Raclette: It's a traditional winter dish. You melt cheese in a cheese-melter thing and then spread it on potatoes and charcuterie. I liked it (it's essentially just a plateful of animal fat and potatoes) but it's kind of heavy, to say the least. I'm not enthusiastic about having it again because I ended up eating it three times in one week (it's the sort of thing you eat at a Convivial Family Gathering, and if you have three different CFGs all in a row,then too bad for you).

School: Not having to go to school was kind of a relief. I was happier just being with my host family, and there were two other sixteen-year-olds to keep me company (my host brother and his cousine).

Tempête: We took a ferry to Corsica, and it was fine. It took about six hours. We took a ferry back from Corsica, and it was NOT fine. There was a tempête the night we were supposed to leave, so the ferry delayed its departure until the next morning.
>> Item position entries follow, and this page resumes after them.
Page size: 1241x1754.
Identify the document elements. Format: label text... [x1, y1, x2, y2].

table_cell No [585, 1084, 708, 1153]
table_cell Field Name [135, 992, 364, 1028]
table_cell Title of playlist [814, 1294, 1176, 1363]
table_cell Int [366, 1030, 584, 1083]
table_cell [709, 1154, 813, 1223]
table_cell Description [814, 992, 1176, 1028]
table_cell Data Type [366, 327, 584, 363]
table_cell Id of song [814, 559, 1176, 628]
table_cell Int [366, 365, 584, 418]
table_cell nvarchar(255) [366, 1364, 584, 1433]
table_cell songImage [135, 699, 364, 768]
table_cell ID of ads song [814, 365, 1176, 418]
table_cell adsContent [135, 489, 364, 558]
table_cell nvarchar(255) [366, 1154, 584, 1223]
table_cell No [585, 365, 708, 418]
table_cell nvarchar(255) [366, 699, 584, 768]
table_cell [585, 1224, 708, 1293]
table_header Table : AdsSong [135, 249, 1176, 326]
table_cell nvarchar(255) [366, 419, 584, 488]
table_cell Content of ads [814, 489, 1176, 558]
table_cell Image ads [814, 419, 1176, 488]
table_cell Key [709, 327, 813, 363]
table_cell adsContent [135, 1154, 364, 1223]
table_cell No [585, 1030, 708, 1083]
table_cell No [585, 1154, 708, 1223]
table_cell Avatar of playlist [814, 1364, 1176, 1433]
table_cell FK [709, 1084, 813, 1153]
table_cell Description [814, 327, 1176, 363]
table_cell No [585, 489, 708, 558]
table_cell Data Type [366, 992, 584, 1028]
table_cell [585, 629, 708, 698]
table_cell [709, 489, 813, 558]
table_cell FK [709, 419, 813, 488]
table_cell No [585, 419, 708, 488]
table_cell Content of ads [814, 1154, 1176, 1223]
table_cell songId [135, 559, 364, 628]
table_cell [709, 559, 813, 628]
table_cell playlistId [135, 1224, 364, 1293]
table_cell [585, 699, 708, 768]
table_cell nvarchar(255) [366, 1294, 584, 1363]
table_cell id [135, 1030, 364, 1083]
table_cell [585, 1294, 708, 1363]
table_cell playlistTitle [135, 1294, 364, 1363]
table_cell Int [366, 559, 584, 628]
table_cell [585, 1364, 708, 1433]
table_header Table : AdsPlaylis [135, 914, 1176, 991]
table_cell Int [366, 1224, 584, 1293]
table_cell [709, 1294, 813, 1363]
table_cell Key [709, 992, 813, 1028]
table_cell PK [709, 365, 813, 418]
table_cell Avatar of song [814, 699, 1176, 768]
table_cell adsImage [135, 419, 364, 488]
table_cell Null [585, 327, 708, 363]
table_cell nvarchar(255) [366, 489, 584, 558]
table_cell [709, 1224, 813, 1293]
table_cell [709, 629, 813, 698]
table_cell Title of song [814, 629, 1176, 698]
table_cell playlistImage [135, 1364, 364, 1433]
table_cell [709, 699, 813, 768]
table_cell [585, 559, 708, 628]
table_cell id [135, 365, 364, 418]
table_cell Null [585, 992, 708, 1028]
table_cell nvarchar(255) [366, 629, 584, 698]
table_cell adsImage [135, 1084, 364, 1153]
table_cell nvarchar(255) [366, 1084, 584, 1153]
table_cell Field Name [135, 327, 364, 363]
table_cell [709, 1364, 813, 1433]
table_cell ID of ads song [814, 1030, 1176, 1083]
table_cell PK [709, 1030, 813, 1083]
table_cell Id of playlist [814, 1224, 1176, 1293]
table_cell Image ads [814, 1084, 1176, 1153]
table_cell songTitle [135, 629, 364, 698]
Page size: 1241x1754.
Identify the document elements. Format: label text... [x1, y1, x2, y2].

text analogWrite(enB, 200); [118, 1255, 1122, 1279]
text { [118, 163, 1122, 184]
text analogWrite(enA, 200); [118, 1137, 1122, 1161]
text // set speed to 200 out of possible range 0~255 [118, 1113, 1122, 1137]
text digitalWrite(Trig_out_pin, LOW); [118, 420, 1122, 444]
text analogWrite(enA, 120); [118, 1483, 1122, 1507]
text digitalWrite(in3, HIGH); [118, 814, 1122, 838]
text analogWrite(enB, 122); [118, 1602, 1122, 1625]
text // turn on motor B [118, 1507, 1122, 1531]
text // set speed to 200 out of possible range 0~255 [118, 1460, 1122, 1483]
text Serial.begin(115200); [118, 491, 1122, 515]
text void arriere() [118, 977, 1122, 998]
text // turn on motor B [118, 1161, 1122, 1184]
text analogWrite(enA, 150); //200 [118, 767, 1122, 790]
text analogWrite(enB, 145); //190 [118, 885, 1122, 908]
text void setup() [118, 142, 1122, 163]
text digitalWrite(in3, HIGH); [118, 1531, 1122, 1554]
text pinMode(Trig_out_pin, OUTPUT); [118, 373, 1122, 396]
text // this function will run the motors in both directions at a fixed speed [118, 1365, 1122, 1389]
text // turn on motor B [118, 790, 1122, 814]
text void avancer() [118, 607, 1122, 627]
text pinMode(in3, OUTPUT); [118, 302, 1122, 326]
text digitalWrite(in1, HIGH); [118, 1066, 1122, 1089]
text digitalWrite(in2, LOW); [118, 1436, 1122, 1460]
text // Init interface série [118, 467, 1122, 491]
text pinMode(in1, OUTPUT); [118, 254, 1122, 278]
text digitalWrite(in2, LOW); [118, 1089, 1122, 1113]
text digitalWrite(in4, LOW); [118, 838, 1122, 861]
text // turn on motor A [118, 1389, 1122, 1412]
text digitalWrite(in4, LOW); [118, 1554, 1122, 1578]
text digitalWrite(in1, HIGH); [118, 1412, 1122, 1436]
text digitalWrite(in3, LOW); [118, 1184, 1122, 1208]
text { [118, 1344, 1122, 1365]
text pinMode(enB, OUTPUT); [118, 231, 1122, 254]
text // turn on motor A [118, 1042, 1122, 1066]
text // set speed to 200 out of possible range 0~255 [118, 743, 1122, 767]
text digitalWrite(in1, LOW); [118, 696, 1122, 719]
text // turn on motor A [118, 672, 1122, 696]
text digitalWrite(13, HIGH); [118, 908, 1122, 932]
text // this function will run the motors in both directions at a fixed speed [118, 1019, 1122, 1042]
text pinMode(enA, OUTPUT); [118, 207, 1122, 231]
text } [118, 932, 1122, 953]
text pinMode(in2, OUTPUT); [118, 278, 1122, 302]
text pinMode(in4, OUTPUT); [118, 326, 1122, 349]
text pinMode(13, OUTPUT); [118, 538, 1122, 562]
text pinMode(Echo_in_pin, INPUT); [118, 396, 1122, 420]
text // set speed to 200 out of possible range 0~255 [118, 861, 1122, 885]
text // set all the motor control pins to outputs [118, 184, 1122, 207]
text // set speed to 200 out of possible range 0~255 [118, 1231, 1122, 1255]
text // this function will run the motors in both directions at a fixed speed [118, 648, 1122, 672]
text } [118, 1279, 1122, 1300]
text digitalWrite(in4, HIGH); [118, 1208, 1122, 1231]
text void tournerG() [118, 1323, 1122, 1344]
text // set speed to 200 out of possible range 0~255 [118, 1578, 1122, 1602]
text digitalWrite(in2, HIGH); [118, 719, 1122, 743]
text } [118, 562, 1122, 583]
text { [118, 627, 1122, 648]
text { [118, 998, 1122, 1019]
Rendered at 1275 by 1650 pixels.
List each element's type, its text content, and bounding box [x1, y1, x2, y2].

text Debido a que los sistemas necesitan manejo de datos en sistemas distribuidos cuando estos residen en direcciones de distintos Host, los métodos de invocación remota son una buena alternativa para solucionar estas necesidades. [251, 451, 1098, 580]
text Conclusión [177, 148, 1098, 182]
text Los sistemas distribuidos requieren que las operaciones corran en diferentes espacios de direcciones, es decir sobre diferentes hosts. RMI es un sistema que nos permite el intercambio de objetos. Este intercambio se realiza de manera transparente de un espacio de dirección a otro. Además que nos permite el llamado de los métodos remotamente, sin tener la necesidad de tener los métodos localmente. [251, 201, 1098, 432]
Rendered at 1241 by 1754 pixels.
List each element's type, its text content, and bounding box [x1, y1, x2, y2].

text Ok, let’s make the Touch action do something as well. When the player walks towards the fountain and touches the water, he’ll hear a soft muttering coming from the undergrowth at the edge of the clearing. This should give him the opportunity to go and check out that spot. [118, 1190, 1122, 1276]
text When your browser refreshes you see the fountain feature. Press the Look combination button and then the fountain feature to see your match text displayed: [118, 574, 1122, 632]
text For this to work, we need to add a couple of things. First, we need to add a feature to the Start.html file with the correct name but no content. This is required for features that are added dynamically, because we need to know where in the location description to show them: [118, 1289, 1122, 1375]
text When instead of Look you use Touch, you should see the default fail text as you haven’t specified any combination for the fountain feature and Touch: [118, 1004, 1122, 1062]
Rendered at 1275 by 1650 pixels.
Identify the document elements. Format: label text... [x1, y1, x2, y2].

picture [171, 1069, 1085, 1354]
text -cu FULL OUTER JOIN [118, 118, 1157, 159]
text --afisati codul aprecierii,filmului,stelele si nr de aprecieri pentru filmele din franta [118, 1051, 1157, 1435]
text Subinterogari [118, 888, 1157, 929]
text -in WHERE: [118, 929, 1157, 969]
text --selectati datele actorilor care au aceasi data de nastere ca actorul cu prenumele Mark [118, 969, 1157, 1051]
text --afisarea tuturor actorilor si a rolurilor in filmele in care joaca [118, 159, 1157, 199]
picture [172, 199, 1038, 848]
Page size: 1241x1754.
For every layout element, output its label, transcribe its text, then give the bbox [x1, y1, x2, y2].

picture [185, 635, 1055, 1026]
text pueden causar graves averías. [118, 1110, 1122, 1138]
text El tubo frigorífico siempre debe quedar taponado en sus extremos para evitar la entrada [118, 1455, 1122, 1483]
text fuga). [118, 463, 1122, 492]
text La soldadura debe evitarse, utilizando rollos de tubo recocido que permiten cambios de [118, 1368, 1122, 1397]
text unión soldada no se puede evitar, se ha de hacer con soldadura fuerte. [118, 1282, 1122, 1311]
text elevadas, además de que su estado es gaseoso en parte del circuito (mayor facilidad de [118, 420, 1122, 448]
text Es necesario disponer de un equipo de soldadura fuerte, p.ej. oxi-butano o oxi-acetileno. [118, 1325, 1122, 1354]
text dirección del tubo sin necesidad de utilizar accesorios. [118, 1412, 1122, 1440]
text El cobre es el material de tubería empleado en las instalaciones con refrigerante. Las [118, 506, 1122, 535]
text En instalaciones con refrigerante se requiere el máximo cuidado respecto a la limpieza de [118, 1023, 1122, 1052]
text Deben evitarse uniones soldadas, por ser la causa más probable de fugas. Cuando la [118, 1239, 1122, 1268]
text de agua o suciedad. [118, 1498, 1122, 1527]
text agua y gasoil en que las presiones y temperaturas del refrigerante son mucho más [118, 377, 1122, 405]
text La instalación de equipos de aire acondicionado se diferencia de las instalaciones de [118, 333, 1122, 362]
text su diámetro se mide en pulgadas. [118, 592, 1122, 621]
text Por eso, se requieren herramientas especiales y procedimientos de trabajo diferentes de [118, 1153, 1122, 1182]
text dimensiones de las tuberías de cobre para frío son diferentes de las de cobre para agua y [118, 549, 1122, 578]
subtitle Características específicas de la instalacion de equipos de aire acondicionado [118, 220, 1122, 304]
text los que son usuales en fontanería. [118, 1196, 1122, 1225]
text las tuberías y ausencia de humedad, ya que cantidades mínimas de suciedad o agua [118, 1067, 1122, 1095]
We had nowhere else to go, though, so we had to sleep in the cabins on the ferry anyway (boarding time: 21h00). It was awfully rocking-y on the boat, even in the port. We left the port at 11 the next morning, and the seas just got rougher and rougher, to the point that the ferry captain opted to take a longer route that was safer because it stayed closer to the coast. So instead of getting to Toulon at 17h00, we got there at 20h00, twenty-three hours after we had gotten on the ferry. It was horrible--the first time I had experienced motion sickness since...since ever, really. Oh well.

Umbrella: (This one's for you, Daddy.) Hervé got one for Christmas and opened it to try it out while we were inside. But no bad luck was forthcoming.

Voeux: The French (or my family anyway) make New Year's wishes in addition to resolutions. I decided I like that tradition better, so this year I just made wishes. (They're secret.)

Writing: I wrote in my journal every day, comme d'hab.

eXtraordinary: It was an eXtraordinary vacation in an eXtraordinary year for an ordinary but eXtraordinarily grateful girl.

Yule log: (bûche de Noël but I've already used B and N) The traditional Christmas dessert in France is a cake decorated to look like a log. I know the history but it's not that interesting so I'll skip it. I think I ate de la bûche de Noël on four separate occasions? Yes, four. We had a lot of people to celebrate Christmas with.

Zig: I played Scrabble in French with both grandmothers, one of whom is a serious internet Scrabble player. ZIG is an accepted word, as is WU. I'll never use them in conversation, but they're worth lots of points in Scrabble, so they're useful acquisitions. I guess.

Tuesday, January 5, 2010


I'm happy.

I had all sorts of adventures over Christmas break (like being on a ferry during a tempest, and eating roasted chestnuts for the first time [not simultaneously]), and I may post about them soon but not now because I have to go to school.